In my 20s, I had suburbanites figured out. With a few exceptions, they were status-conscious white folks who had fled the cities because they couldn't stomach sending their children to school with black and brown kids. Radical, justice-seeking Christians, on the other hand, lived either in the city—thus throwing their lot in with the poor as Jesus did—or on farms—thus tending the earth, God's good creation. Suburbia, that rather tedious space between the two, was the home of uncritical and consumptive creatures, with a propensity for megachurches and holiday-themed porch flags.

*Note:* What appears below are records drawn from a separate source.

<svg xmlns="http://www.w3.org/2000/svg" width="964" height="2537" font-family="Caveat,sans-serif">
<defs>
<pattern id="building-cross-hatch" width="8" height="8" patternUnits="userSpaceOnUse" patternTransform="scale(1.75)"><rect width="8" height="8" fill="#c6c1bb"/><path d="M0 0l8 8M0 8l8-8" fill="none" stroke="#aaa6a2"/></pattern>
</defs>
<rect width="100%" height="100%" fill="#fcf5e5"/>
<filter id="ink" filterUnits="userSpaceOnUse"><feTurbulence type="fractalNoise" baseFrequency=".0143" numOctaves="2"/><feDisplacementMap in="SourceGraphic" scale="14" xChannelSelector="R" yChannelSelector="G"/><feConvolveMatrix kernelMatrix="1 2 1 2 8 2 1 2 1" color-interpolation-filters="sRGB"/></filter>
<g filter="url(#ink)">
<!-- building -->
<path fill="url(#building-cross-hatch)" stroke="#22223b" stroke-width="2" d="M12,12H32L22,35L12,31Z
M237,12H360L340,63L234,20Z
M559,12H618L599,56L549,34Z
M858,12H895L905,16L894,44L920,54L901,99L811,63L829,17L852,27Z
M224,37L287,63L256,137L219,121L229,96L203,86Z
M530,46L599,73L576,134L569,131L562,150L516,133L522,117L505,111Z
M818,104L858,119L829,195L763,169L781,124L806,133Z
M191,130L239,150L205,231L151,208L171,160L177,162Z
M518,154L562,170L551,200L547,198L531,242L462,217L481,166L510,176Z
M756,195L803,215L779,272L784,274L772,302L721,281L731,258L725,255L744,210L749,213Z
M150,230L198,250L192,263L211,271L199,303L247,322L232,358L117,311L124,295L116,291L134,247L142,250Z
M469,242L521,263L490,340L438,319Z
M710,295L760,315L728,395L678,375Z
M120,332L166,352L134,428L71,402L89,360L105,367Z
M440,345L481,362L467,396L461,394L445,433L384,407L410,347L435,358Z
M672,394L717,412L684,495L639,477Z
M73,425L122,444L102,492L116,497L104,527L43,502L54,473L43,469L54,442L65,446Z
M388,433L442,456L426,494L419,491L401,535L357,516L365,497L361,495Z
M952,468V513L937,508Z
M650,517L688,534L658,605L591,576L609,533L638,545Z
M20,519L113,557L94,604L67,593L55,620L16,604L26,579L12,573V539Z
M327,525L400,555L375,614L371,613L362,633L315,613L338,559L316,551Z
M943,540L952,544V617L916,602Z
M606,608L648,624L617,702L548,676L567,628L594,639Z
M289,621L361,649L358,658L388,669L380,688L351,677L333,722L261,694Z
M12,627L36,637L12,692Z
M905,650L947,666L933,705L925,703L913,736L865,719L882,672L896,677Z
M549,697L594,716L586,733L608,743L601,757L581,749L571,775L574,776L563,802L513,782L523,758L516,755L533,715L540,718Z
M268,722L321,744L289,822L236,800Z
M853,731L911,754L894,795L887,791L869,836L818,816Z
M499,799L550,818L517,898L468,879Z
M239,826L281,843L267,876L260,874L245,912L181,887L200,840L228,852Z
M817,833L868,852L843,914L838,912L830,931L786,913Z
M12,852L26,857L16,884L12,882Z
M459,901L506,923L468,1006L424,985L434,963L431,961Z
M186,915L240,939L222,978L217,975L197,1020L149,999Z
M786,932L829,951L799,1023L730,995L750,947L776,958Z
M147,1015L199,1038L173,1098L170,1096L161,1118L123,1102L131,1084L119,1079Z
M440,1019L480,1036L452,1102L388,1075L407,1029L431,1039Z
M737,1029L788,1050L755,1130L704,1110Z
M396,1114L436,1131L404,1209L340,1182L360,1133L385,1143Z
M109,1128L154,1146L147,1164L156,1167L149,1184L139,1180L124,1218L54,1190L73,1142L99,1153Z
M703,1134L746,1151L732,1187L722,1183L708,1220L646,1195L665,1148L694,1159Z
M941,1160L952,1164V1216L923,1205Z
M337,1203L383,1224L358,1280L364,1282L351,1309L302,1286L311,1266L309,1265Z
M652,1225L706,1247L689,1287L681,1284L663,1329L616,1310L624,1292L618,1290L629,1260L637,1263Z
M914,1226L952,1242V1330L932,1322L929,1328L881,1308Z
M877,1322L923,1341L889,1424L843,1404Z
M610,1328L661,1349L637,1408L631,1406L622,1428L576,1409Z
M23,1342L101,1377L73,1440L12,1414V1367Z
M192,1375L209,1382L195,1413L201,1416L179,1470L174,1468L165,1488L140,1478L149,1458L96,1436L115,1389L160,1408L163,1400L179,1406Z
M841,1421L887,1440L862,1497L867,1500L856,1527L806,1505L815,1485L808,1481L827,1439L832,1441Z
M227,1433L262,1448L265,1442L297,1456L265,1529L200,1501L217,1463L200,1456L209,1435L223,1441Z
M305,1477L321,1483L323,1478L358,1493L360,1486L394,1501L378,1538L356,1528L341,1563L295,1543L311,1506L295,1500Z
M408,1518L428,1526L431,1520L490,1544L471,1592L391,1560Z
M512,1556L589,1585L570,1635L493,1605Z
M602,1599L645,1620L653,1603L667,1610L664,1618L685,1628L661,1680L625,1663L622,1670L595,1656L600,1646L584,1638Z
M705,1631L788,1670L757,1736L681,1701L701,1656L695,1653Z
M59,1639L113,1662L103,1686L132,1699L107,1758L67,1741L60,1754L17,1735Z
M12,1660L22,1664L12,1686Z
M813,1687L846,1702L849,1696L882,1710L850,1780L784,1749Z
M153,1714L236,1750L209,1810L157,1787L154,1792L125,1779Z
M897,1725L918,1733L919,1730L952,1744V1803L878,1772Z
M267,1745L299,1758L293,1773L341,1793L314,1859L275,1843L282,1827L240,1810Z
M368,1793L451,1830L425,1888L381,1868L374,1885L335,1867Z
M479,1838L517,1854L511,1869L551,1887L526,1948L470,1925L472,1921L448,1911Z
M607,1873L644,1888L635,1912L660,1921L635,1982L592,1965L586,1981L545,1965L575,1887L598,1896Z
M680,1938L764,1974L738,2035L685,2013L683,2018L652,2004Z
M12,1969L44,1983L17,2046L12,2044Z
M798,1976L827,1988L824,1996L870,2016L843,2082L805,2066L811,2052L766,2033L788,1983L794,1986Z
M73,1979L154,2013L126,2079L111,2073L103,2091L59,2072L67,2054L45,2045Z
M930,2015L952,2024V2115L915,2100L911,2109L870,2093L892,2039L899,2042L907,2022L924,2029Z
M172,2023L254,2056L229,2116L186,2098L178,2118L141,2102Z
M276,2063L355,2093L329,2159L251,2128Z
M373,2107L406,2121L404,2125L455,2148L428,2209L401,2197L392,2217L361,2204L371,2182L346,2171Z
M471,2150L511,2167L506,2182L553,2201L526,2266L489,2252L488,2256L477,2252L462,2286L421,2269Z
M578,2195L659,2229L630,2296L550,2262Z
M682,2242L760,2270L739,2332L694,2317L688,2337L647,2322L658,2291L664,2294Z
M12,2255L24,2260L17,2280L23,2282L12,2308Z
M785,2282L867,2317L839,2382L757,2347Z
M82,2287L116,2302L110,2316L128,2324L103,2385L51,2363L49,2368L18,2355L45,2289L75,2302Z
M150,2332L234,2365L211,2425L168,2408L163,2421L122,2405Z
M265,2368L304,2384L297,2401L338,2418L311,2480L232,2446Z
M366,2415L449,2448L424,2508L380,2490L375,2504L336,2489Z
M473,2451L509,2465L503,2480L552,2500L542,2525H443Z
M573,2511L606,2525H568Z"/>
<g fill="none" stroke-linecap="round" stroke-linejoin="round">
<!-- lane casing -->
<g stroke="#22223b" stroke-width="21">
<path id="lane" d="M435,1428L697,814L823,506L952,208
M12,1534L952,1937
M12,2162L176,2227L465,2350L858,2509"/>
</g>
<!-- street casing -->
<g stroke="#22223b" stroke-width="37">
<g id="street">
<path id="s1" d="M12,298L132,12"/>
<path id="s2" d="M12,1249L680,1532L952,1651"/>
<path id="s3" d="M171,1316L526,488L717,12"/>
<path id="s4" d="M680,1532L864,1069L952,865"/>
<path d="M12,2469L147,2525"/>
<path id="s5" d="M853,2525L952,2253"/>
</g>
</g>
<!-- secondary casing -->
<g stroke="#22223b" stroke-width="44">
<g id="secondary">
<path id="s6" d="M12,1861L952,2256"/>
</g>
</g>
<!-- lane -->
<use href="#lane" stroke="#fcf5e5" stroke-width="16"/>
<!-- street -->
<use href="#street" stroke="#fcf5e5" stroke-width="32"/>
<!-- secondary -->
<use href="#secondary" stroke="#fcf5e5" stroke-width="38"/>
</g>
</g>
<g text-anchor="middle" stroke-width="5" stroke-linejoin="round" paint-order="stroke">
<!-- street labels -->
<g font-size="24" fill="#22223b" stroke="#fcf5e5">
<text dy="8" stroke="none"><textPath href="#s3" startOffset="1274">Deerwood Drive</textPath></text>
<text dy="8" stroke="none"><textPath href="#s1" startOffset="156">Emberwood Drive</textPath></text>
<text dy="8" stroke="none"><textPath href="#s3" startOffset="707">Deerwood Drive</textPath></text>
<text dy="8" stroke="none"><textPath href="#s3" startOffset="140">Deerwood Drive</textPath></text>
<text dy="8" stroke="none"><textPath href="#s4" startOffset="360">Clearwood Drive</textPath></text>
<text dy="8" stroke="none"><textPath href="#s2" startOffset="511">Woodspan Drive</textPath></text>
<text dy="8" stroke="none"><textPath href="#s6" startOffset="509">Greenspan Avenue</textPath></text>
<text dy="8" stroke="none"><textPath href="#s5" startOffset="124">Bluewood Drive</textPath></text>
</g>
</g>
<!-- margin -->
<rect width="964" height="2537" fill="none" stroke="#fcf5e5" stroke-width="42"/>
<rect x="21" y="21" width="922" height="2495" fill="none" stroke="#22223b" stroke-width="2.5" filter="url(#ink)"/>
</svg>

Then in my 30s I moved there. At first I pretended that my new town, charmingly called a "village" on one sign, wasn't actually a suburb—and it's not, if you don't count the countless small towns being gussied up (and gutted) by sprawl. I convinced myself that my neighborhood of mostly 1960s ranches was fundamentally different from the new subdivisions springing up around it—even though, a few decades ago, my development would have been the offensive new kid in town. "Sprawl is where other people live, the result of other people's poor choices," architectural historian Robert Bruegmann has written.
If suburbia is the largely residential area within commuting distance of a city, however, then here I am: smack-dab in the middle of what has been called "the geography of nowhere." The story of my move to nowhere is a long one—and a rather tired one, actually—about romantic ideals of living in the city knocking up against the realities of raising three small children there. Some would challenge that it's also a narrative of subconscious racism and class privilege, both of which are distinct possibilities. Whatever the truth, suffice it to say that I now know something of the swiftness with which self-righteousness can bake itself into humble pie.